Colour is fascinating. Some people believe that you can change your luck by putting on a colour that is favourable for your zodiac sign. Russian artist Wassily Kandinsky claimed that colour is a power which directly influences the soul. And in Thailand, each day of the week is associated with a specific colour.
[In case you are interested, Monday = Yellow; Tuesday = Pink; Wednesday = Green; Thursday = Orange; Friday = Blue; Saturday = Purple; Sunday = Red. The present monarch King Bhumibol Adulyadej was born on a Monday, hence that day is associated with yellow.]
In this edition of Bangkok Boogie, we visit two exhibitions which are also full of colour.
Visit 100 Tonson Gallery from now until November and you will enter a fantastical and colourful alternate universe created by Thai-Japanese artist Yuree Kensaku. This exhibition is considered a site-specific painting installation and for the three and a half months before it opened in June, visitors were welcomed to observe as Yuree worked in the gallery and changed it into her studio.
The seemingly fun and manga-like illustrations may look cheerful at first glance but they betray darker undertones upon closer examination.

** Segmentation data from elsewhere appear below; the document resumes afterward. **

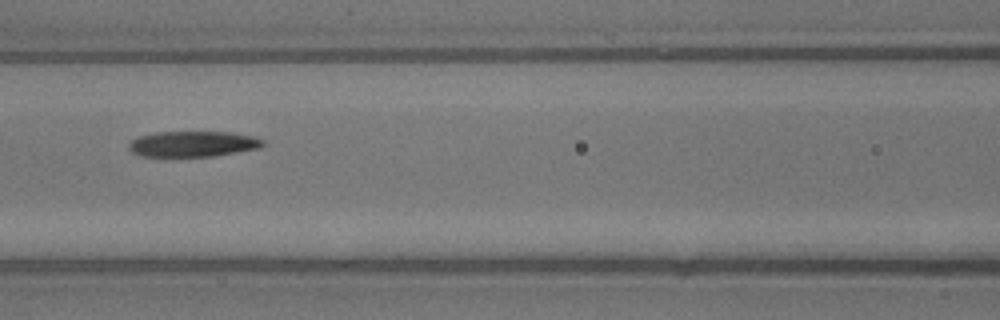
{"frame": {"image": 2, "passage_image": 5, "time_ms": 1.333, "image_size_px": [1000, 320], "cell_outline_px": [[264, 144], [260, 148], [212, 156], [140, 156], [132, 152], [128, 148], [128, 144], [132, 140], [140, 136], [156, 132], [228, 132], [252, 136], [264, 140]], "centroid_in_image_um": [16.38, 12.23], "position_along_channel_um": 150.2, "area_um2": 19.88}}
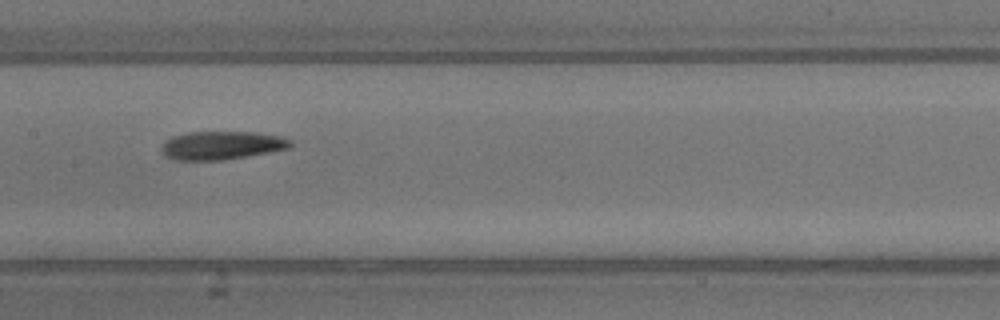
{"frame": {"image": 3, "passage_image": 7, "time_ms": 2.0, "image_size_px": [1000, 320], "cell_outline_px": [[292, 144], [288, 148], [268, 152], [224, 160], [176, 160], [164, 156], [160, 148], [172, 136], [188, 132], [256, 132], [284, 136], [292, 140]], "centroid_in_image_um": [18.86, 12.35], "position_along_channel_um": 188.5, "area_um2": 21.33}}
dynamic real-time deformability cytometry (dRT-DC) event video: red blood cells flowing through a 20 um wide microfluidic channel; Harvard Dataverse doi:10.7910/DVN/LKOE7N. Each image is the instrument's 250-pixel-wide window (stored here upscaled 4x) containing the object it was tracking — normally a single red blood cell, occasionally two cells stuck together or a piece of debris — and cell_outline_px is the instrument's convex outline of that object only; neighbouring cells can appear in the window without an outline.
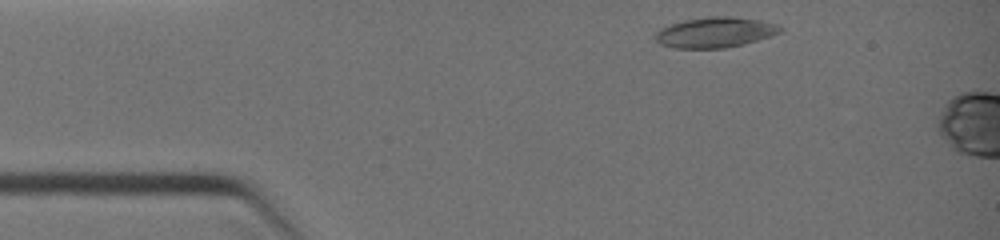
{"species": "common noctule bat (a hibernating species)", "species_latin": "Nyctalus noctula", "temperature_condition": "warm", "stored_images_in_passage": 4, "camera_frame_rate_fps": 3000, "um_per_image_px": 0.085, "animal": {"sex": "female", "body_mass_g": 19.0, "forearm_length_mm": 51.5}, "frame": {"image": 1, "passage_image": 1, "time_ms": 0.0, "image_size_px": [1000, 240], "cell_outline_px": [[784, 28], [780, 32], [744, 44], [724, 48], [672, 48], [660, 44], [656, 40], [656, 32], [660, 28], [684, 20], [708, 16], [728, 16], [760, 20], [776, 24]], "centroid_in_image_um": [60.76, 2.75], "position_along_channel_um": 24.2, "area_um2": 21.96}}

Building on the concept of discomfort, Yuree uses these cartoonish beings and landscapes to manifest various issues and struggles she has personally encountered. These are divided into four sub themes.
First she appears as a girl riding a huge lobster confronting enemy foods, alluding to her personal food allergies and past life-threatening experiences from consuming these items.

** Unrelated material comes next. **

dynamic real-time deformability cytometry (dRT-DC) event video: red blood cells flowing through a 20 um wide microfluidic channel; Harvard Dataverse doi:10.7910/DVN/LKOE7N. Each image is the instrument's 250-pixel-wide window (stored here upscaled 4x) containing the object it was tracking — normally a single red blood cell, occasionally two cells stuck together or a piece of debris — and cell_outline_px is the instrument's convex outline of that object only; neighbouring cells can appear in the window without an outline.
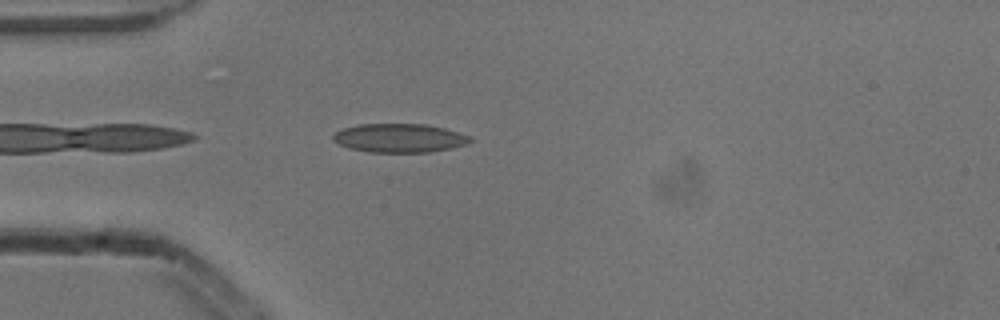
{"species": "common noctule bat (a hibernating species)", "species_latin": "Nyctalus noctula", "temperature_condition": "cold", "stored_images_in_passage": 22, "camera_frame_rate_fps": 3000, "um_per_image_px": 0.085, "animal": {"sex": "male", "body_mass_g": 13.3}, "frame": {"image": 1, "passage_image": 2, "time_ms": 0.333, "image_size_px": [1000, 320], "cell_outline_px": [[476, 140], [468, 144], [452, 148], [428, 152], [368, 152], [348, 148], [332, 140], [332, 136], [336, 132], [344, 128], [360, 124], [424, 124], [444, 128], [468, 136]], "centroid_in_image_um": [33.96, 11.74], "position_along_channel_um": 51.0, "area_um2": 22.95}}
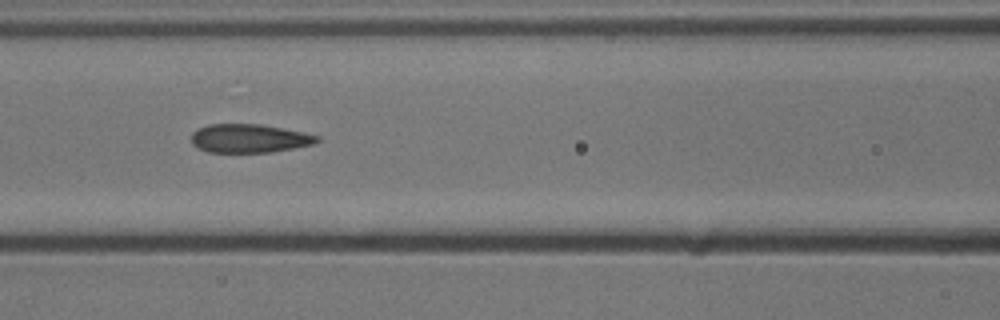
{"frame": {"image": 2, "passage_image": 10, "time_ms": 3.0, "image_size_px": [1000, 320], "cell_outline_px": [[320, 140], [312, 144], [292, 148], [268, 152], [208, 152], [196, 148], [192, 144], [192, 132], [196, 128], [208, 124], [260, 124], [284, 128], [304, 132], [320, 136]], "centroid_in_image_um": [21.15, 11.75], "position_along_channel_um": 145.4, "area_um2": 21.04}}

In the next wall, she transforms typically feared and scary animals into cuddly cute creatures, thus removing any danger associated with them.
We then move on to a seaside where mermaids wear frozen fake smiles on their faces amidst a rubbish-filled beach. There is in fact a play on the word “mermaid” (“ngueak”), which also means boring, tired or ugly in Thai slang.

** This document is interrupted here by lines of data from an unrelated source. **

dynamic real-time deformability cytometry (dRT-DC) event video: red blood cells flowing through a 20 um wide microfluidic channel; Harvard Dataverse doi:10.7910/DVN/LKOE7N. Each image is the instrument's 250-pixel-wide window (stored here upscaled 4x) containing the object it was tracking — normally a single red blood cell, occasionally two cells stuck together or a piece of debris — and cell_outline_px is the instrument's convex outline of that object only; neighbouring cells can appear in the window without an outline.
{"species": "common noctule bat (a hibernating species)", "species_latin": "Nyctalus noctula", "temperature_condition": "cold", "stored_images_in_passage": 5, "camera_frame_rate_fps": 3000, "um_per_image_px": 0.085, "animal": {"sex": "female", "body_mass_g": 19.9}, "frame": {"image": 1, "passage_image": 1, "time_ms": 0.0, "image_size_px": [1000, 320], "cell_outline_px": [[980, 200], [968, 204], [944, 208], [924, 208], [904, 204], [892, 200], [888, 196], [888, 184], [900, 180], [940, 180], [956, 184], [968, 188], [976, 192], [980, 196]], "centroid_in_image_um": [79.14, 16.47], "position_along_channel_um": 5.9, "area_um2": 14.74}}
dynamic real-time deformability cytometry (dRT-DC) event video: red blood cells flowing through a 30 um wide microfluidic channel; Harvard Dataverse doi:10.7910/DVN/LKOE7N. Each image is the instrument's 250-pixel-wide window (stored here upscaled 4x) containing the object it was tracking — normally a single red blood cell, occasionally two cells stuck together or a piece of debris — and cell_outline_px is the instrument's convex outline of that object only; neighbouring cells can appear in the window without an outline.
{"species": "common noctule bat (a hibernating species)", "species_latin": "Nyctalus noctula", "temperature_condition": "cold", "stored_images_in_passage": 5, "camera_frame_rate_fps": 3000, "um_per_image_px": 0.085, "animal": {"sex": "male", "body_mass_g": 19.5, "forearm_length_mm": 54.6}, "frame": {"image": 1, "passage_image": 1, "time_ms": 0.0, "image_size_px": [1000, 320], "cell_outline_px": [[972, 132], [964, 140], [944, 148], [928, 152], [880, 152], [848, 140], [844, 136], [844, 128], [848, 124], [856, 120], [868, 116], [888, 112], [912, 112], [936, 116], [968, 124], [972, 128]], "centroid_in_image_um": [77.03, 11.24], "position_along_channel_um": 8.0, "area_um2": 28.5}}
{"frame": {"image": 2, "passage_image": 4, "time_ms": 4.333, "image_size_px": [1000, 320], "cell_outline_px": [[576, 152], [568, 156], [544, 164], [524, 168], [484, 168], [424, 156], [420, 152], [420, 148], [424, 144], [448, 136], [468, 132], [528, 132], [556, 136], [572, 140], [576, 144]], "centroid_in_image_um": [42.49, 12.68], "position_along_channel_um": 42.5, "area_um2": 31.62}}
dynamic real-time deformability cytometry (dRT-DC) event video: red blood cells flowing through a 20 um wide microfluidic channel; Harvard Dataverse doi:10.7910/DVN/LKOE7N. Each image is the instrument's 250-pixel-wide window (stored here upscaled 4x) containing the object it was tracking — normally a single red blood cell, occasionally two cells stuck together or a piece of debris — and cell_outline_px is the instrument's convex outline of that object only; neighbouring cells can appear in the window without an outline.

For Yuree, perhaps the act of depicting these bleak events and deep anxieties in colourful mural-like drawings, is a cathartic expression and also a means by which we can understand her interpretation of the world around her.
The title of Nipon Intarit’s photo exhibition at RMA Institute was Som, which is the Thai word for orange. Far from being documentations in the photojournalistic style, these photographs present settings suspended in time, stripped of their narrative context and where meanings are blurred.
The exhibition makes reference to a political landscape where truth is discontinuous and religion can become a suppressive force. Some photographs seem to question the sanctity of human life in the midst of such oppression while others depict religious icons and figures in ambiguous settings.
Delving deeper into the connotations of the colour, one could even see som as an uneasy reconciliation of the red and yellow shirt movements – you get orange by mixing red with yellow – that have rocked Thailand in the recent years. At the same time, orange can also be the colour of the robes on Thai monks.
As we end this colour edition, I will leave you to consider the aesthetic values of these photographs apart from the political or religious readings that may have/have not been intended.
[Disclaimer: titles of the works are not included for the Som exhibition as they are only available in Thai. I was told that there are no English titles for these works.]